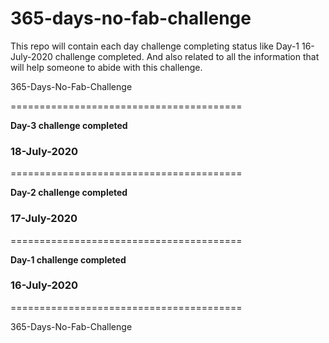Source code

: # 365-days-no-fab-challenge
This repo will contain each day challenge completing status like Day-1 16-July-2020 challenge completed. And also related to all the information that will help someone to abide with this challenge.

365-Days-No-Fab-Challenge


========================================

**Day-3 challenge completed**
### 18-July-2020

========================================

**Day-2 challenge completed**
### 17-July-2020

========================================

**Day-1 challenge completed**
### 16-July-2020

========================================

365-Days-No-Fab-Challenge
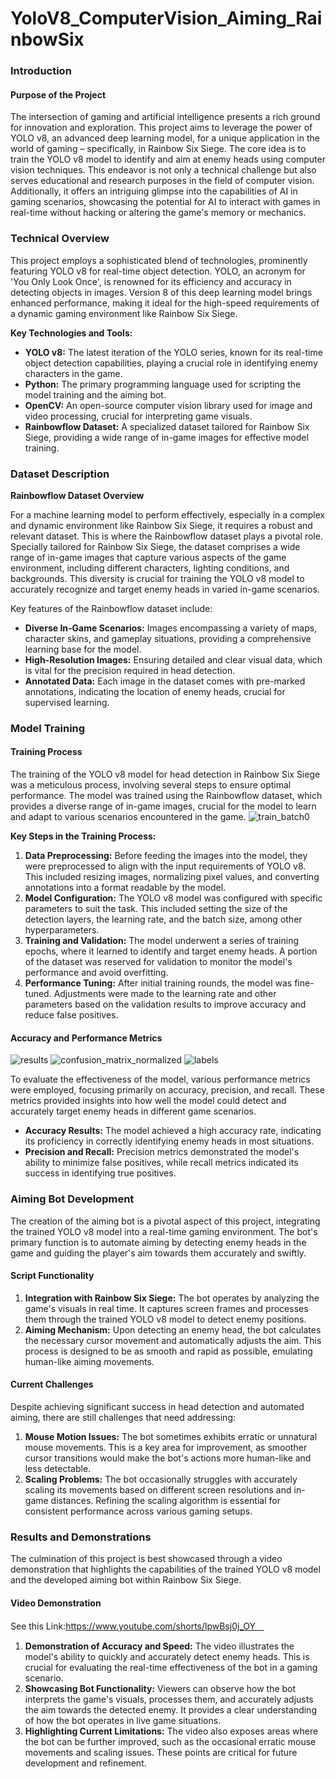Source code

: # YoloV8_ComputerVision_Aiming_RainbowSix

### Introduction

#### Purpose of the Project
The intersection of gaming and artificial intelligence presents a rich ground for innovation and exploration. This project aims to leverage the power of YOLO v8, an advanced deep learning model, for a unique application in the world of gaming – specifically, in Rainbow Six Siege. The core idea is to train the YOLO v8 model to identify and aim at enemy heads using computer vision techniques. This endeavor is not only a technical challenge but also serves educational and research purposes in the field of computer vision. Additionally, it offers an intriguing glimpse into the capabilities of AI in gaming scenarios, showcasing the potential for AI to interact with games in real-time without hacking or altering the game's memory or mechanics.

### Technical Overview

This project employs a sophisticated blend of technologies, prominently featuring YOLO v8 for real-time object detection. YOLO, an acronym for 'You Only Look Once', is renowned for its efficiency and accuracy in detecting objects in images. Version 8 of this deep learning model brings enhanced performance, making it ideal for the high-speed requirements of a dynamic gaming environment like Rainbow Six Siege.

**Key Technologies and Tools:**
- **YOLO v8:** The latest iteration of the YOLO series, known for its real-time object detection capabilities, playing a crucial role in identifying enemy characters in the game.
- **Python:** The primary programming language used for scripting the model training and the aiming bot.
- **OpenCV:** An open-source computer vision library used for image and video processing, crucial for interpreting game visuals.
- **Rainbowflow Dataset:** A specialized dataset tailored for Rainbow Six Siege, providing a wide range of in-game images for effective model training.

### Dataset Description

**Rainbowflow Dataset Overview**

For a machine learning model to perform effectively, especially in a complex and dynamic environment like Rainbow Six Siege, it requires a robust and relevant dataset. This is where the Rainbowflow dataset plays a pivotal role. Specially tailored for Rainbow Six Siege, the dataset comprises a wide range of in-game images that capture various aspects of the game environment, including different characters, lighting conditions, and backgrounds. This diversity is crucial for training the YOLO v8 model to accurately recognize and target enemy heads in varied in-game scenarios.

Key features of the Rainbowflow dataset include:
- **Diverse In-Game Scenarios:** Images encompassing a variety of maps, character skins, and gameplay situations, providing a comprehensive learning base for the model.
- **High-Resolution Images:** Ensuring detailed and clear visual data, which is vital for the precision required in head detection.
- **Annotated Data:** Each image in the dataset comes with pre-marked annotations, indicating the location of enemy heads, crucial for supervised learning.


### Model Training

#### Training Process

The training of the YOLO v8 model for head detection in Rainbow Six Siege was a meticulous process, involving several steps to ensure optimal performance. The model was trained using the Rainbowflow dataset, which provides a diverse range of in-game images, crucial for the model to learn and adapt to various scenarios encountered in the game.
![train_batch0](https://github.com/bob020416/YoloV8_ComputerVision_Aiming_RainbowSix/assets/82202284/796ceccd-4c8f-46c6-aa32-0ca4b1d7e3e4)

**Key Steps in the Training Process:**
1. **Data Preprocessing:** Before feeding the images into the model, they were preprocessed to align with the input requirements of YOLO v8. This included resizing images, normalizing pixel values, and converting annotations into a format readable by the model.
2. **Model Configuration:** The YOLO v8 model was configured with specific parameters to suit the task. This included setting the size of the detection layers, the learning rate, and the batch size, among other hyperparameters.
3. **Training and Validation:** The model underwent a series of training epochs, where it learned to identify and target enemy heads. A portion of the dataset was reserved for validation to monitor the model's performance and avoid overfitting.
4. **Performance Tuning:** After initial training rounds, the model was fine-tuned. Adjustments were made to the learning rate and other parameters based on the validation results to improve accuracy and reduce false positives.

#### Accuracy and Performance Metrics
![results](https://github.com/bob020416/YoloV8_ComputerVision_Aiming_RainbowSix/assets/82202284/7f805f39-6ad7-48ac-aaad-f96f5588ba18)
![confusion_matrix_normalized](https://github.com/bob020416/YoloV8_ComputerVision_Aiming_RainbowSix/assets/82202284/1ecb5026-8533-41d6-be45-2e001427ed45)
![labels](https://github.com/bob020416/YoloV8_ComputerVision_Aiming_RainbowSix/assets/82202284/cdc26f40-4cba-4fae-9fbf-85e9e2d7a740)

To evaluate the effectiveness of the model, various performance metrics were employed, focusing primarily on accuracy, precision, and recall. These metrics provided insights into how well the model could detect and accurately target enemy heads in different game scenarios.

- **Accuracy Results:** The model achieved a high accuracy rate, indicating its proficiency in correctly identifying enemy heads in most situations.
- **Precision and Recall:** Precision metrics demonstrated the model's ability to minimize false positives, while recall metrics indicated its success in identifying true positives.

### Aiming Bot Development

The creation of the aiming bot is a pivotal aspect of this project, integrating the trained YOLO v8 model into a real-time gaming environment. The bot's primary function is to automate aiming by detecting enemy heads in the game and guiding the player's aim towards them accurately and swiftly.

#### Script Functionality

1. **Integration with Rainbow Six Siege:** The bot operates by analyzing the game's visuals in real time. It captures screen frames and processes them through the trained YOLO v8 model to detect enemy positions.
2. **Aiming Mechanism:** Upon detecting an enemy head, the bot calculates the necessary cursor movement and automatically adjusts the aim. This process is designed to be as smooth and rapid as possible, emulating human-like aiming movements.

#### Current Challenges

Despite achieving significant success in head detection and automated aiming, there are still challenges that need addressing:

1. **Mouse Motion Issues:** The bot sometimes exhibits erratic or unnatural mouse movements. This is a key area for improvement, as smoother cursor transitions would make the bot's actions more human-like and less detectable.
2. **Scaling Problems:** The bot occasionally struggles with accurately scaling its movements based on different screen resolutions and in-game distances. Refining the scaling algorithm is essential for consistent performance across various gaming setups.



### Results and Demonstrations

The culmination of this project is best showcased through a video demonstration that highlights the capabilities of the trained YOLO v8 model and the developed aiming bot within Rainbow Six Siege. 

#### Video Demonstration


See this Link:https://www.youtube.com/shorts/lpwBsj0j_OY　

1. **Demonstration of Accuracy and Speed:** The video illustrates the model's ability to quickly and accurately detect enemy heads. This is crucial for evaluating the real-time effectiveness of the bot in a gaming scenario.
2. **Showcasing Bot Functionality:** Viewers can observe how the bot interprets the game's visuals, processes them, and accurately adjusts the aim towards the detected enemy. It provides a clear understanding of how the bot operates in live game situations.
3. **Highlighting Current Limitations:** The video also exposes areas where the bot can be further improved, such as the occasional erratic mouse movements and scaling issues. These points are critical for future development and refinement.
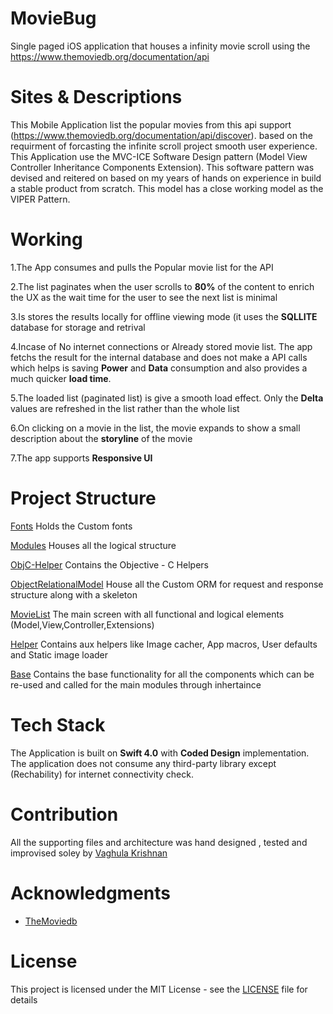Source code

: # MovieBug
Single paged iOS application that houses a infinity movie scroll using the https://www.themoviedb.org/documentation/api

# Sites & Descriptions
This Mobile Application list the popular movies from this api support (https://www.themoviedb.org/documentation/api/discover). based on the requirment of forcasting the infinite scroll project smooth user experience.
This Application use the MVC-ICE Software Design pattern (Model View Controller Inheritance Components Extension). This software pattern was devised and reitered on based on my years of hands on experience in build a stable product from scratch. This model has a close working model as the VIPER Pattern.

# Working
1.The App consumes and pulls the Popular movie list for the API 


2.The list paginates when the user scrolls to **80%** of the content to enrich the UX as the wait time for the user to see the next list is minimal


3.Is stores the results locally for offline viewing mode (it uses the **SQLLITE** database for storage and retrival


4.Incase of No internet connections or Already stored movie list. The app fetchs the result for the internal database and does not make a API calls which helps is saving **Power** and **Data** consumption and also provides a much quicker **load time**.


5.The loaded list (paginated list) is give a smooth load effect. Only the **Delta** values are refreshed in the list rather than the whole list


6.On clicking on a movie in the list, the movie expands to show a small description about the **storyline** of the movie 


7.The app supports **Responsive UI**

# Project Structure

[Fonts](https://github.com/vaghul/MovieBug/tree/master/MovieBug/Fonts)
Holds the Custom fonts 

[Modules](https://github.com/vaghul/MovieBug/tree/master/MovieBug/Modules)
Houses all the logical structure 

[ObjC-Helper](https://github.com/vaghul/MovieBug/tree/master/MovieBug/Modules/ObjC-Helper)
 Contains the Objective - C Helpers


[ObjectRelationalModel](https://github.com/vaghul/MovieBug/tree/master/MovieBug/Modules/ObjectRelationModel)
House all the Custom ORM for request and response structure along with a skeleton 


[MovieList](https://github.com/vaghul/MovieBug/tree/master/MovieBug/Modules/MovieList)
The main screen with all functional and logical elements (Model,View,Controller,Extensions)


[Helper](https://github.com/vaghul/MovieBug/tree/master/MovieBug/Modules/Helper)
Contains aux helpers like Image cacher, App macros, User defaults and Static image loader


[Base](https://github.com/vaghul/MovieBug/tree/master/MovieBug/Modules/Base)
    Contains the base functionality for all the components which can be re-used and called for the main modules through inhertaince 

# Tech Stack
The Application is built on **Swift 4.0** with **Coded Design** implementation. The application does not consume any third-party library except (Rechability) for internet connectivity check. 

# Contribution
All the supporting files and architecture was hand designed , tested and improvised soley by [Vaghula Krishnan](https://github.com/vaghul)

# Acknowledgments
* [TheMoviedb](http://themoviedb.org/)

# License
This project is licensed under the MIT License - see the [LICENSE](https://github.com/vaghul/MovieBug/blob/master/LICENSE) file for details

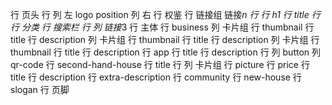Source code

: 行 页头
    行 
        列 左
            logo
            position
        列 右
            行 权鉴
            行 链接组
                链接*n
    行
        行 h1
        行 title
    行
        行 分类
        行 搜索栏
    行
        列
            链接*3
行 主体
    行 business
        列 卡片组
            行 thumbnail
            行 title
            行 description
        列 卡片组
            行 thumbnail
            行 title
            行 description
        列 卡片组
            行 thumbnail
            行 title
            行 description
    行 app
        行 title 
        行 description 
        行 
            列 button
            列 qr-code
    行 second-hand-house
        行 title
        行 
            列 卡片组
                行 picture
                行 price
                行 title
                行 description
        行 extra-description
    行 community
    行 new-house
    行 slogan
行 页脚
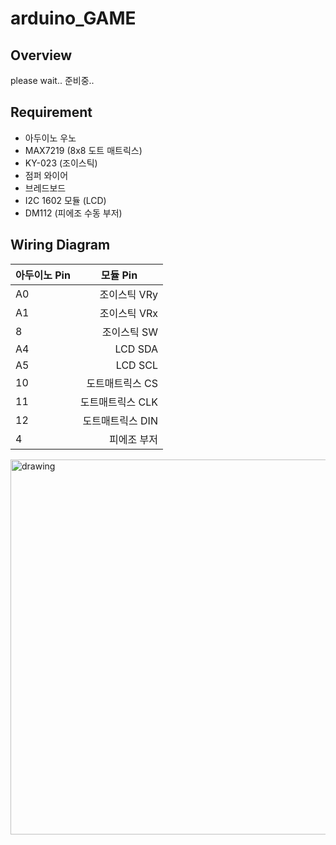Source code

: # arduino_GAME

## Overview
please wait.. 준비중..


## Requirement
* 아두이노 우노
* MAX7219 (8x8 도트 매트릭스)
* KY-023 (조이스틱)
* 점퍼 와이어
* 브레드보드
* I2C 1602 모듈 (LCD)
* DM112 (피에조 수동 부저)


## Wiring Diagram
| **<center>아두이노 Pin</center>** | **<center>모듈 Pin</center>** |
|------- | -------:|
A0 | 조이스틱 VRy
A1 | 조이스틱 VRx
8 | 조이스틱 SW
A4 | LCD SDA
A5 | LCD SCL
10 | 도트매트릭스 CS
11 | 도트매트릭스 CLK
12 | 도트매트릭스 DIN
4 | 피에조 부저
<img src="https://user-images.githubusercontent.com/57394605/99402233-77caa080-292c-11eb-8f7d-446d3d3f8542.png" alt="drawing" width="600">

TASK PROMPT |
Each line from the one that holds "8 | 조이스틱 SW" to the end of the records above should be transcribed exactly, both ends included.

TASK RESULT |
8 | 조이스틱 SW
A4 | LCD SDA
A5 | LCD SCL
10 | 도트매트릭스 CS
11 | 도트매트릭스 CLK
12 | 도트매트릭스 DIN
4 | 피에조 부저
<img src="https://user-images.githubusercontent.com/57394605/99402233-77caa080-292c-11eb-8f7d-446d3d3f8542.png" alt="drawing" width="600">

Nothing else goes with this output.